══ Fragmento del texto

“La
letra con sangre entra” reza cierta máxima popular, hoy en franco descrédito
mediático pese a su sorprendente (y soterrada) vigencia práctica. No es mi
intención debatir sobre los equívocos que siguen enlazando entre nosotros
enseñanza escolarizada e inquisición medieval, hoy de manera acaso menos
espectacular pero infinitamente más implacable. Mi inquietud tiene forma de
pregunta.
Un
concéntrico minuto nocturno ronda los entretelones de mi capacidad evocativa,
sin hallarse circunscrito a ningún período biográfico específico; se trata de
un minuto capaz de ceñir a las prendas de su nomenclatura, férreo y sutil,
cualquier edad contada a partir de los seis años (edad que, como a tantos
otros, me inició en la decodificación de los arcanos del alfabeto).
Cabe
situarlo en las últimas horas de ayer, cuando ceñido ya por el reposo del
cuerpo amado, se confabularon para prodigarme monocordes sobresaltos el libro
que entre los dedos se me torcía y los lentes que nariz abajo se me deslizaban,
obligándome de último a abandonarlos juntos sobre el buró. Cabe situarlo en una
remota velada de la época en que cursaba tercer año de primaria, y durante la
cual los juegos vespertinos, tan faltos de escrúpulo como olvidados de la
intransigencia de la autoridad paterna en asuntos semejantes, prefirieron
diferir el cumplimiento del deber escolar.
Sé
que se trata de un minuto, porque bien en el solícito compás de mi pulso, bien
en la pared de enfrente, bien sobre el buró, bien en mi muñeca, asisto siempre
que de su invocación se trata al cansino desplazarse de un segundero que no
termina de completar la órbita, que avanza sin cesar y no obstante parece,
quizá por ello mismo, aquejado de cósmica quietud.
Ese
minuto me abre delante una página que es siempre distinta y es siempre la
misma, y que he de leer de inmediato, por obligación, por empecinamiento, por
disciplina, por ansia, por sentido de responsabilidad, por curiosidad llana.

════

**Objetivo A**
Responde, según el fragmento sobre el minuto nocturno:
(i) ¿A qué edad se inició quien narra en la decodificación del alfabeto?
(ii) ¿Qué año de primaria cursaba en la remota velada que se menciona?
(iii) ¿Dónde dejó por fin el libro y los lentes?
**Objetivo B**
Prolonga el fragmento sobre el minuto nocturno a partir de su última oración.

══ Datos proporcionados

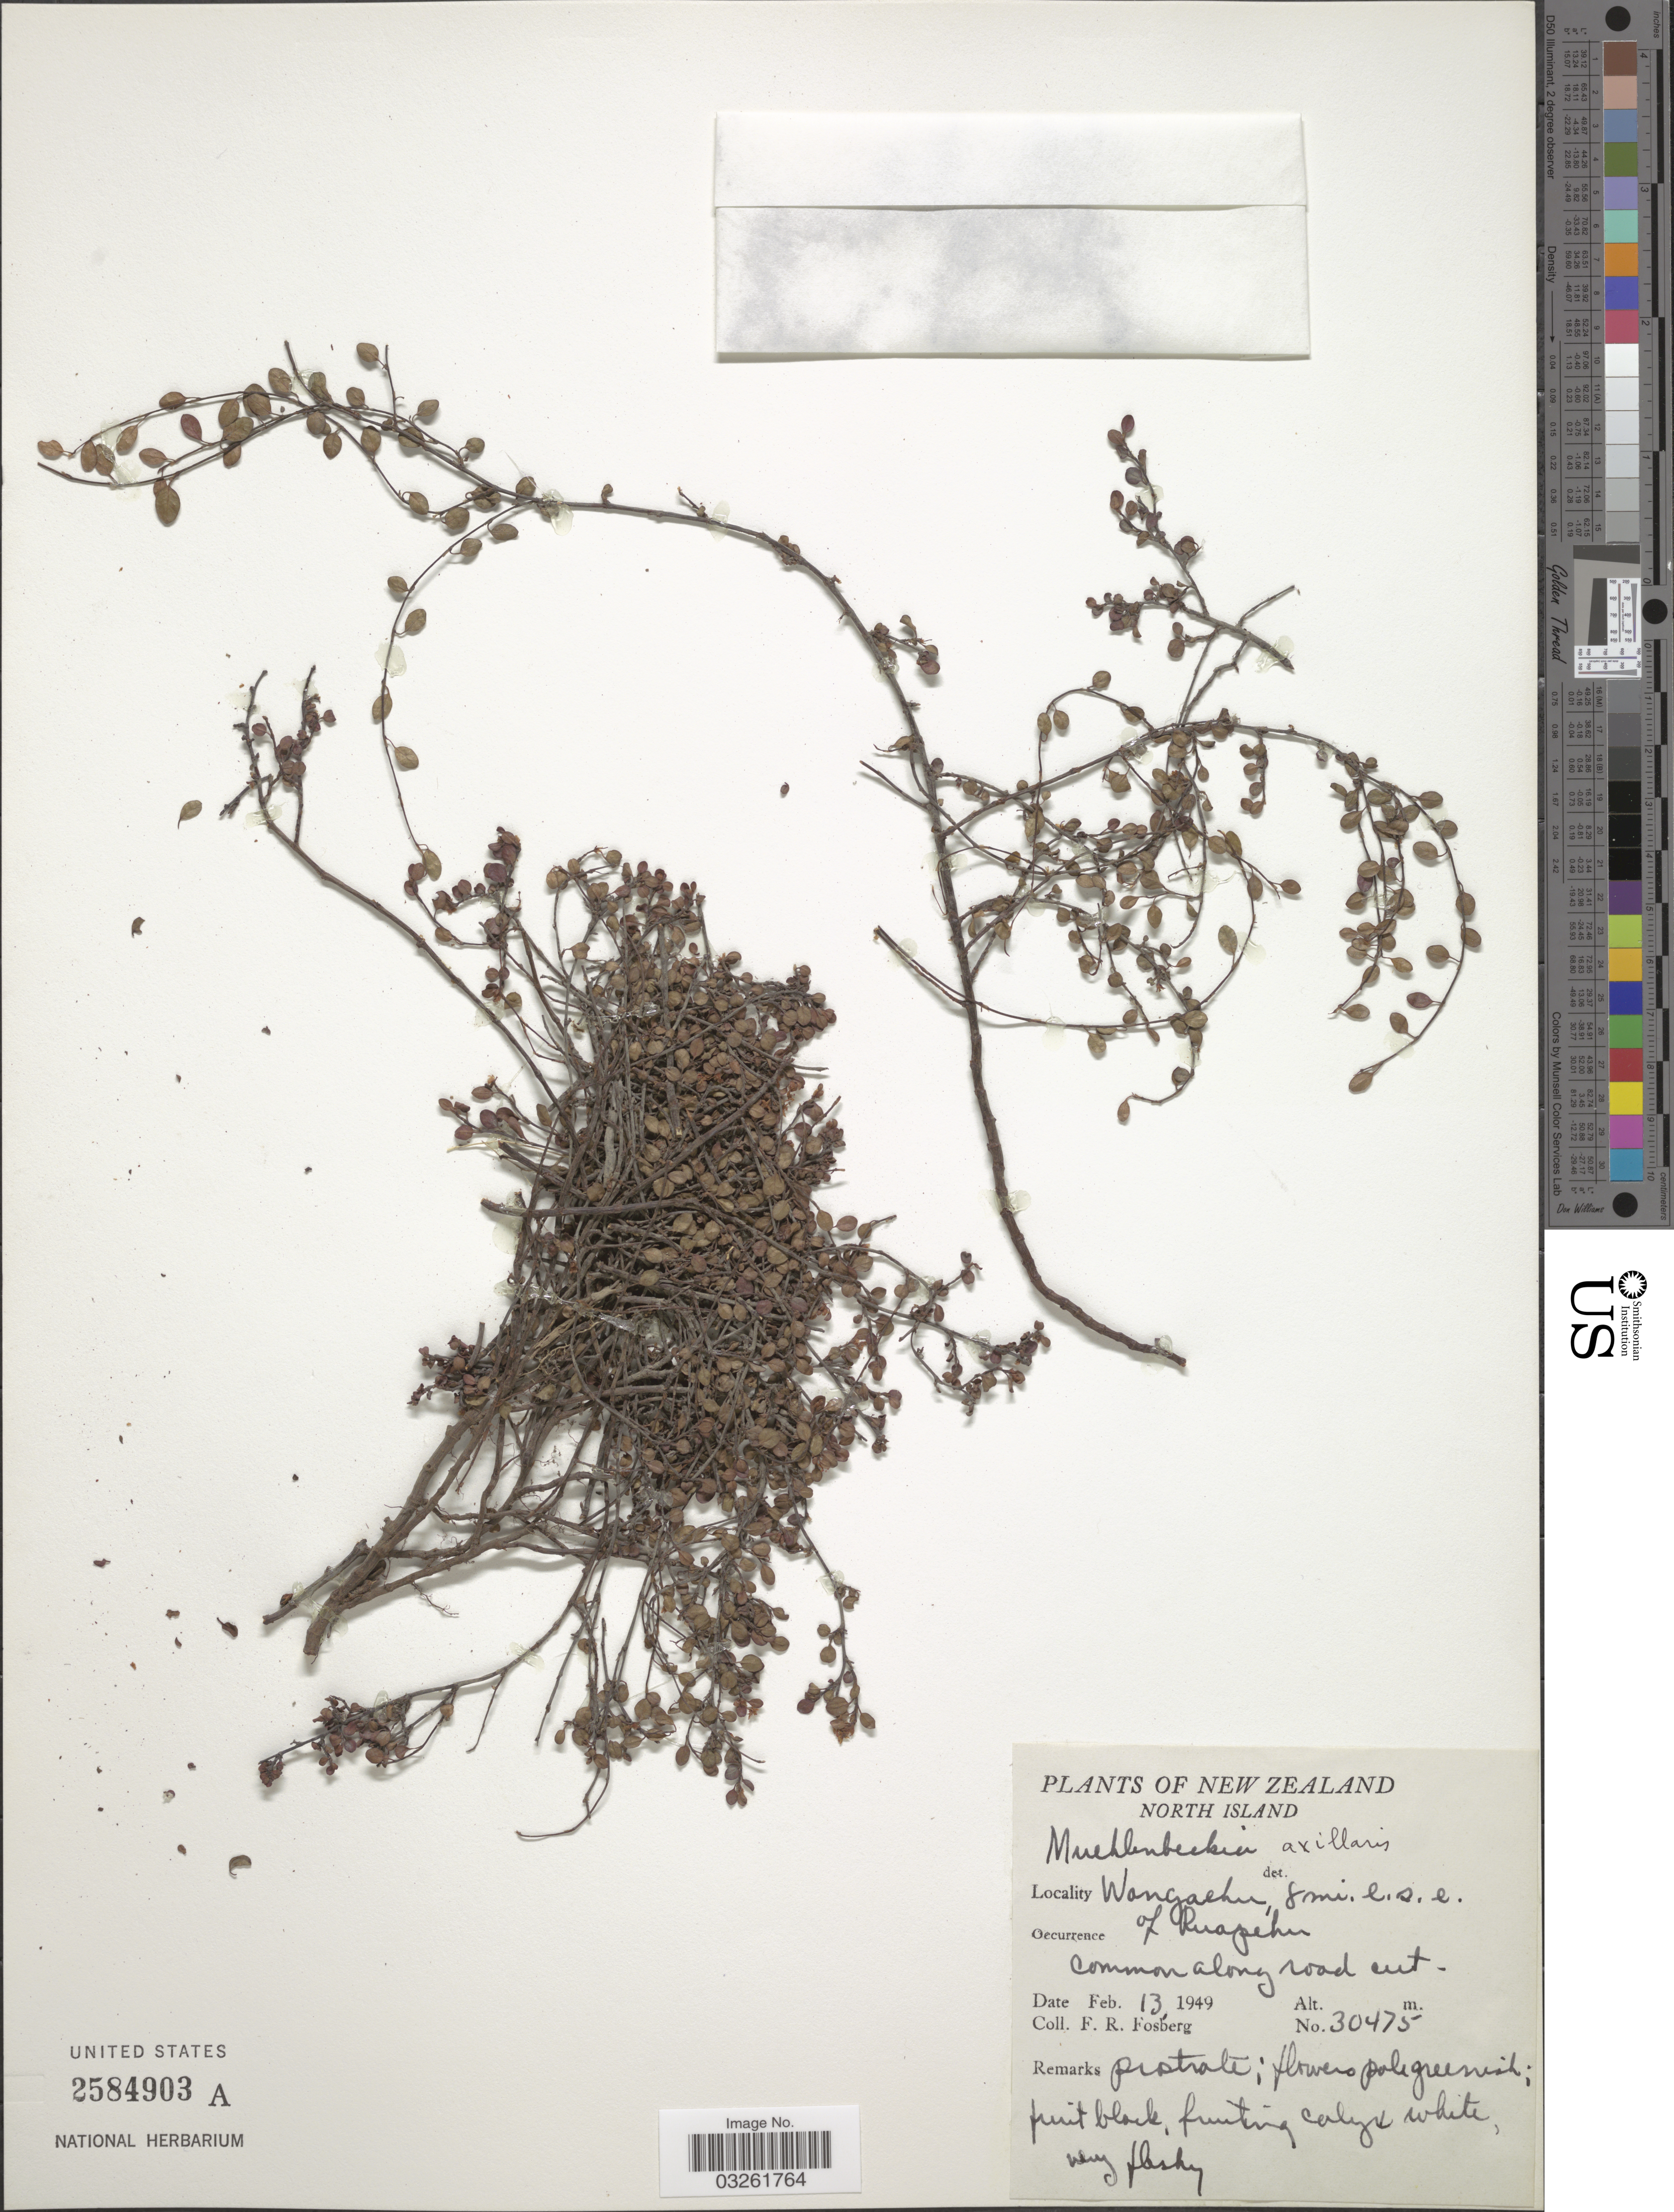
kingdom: Plantae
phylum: Tracheophyta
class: Magnoliopsida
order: Caryophyllales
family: Polygonaceae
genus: Muehlenbeckia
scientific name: Muehlenbeckia axillaris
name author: (Hook. f.) Endl.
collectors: F. R. Fosberg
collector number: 30475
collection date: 1949-02-13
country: New Zealand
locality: Wangaehu, 8 mi. e.s.e. of Ruapéhu.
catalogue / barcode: US 2584903A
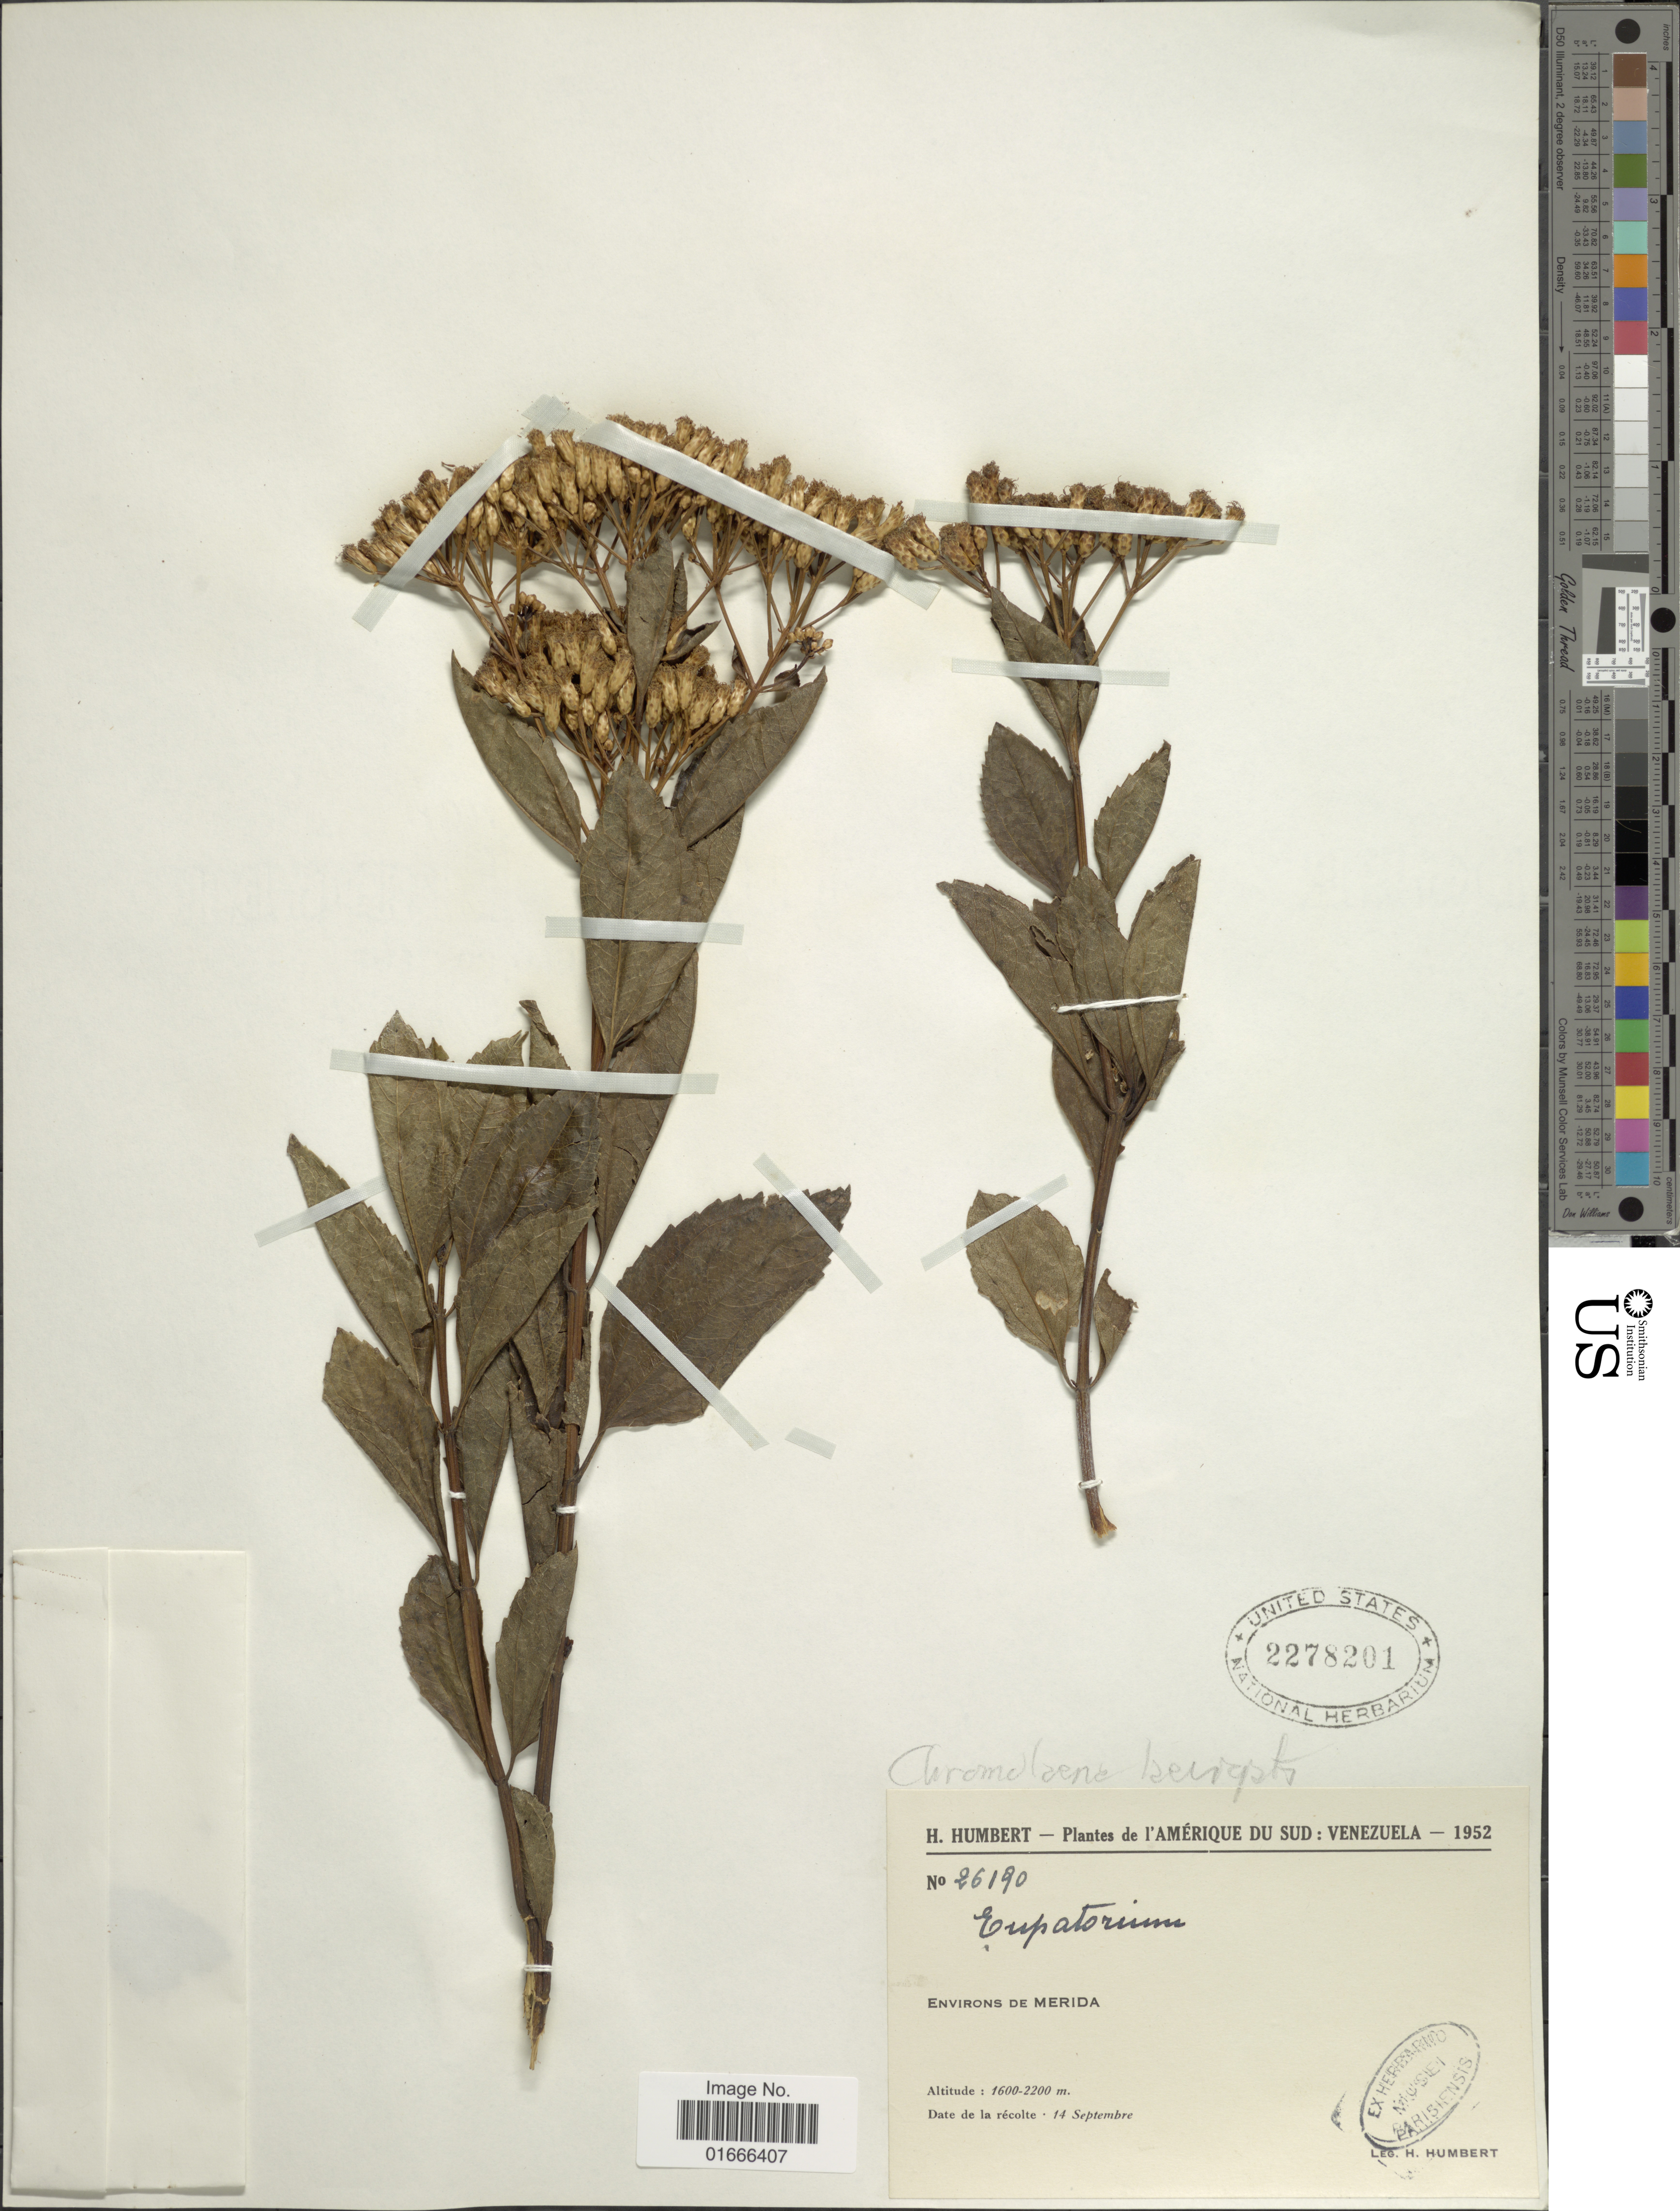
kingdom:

════

**Resultado del ejercicio A**
(i) A los seis años.
(ii) El tercer año.
(iii) Sobre el buró.

**Resultado del ejercicio B**
Sólo que una implacable somnolencia abate mis párpados y una infranqueable
línea escrita se difumina grano a grano ante mis ojos, como si el universo
empezara a descomponerse en sus más elementales corpúsculos. No los átomos,
sino las letras.
En
algunas versiones de este minuto idéntico, mi frente se abate contra el libro
desplegado sobre la mesa. En otras, es el libro el que se abate contra mi
pecho. En todas, mis afanes por discernir lo que estoy leyendo, lo que acabo de
leer, resultan inútiles. Vuelvo al inicio de una frase sobre la cual he
demorado cansinamente la vista, pero que no ha dejado impresión alguna en mi
interior. De modo oscuro sé que esa incapacidad de hollarme nada tiene que ver
con solidez conceptual, poética hondura o retórica urdimbre. La barrera
infranqueable que esa frase me opone es independiente de su significado. O más
bien debiera decir que pertenece y me devuelve, por obra de la fatiga, a cierta
significación incomprensible que toda frase atesora por el sólo hecho de serlo.
A partir suyo, la totalidad íntegra de cuanto hasta ese momento he leído se ve
transmutada informe masa sensitiva, extraviado esbozo de materia primordial.
Cada previa articulación del pensamiento parece descoyuntarse en mí, desde mí,
a través mío.
La
somnolencia no me permite continuar leyendo. Trato de hacerlo, conservar unidad
la idea en su transcurrir de un signo a otro, mas la dispersión nos vence. A la
idea y a mí. Sólo queda el signo inescrutable, sucediéndose con progresiva
autonomía en los ires y venires que la mirada traza sobre el mismo sendero.
Leer es, como mínimo, enhebrar palabras. Y yo apenas si estoy mirando letras.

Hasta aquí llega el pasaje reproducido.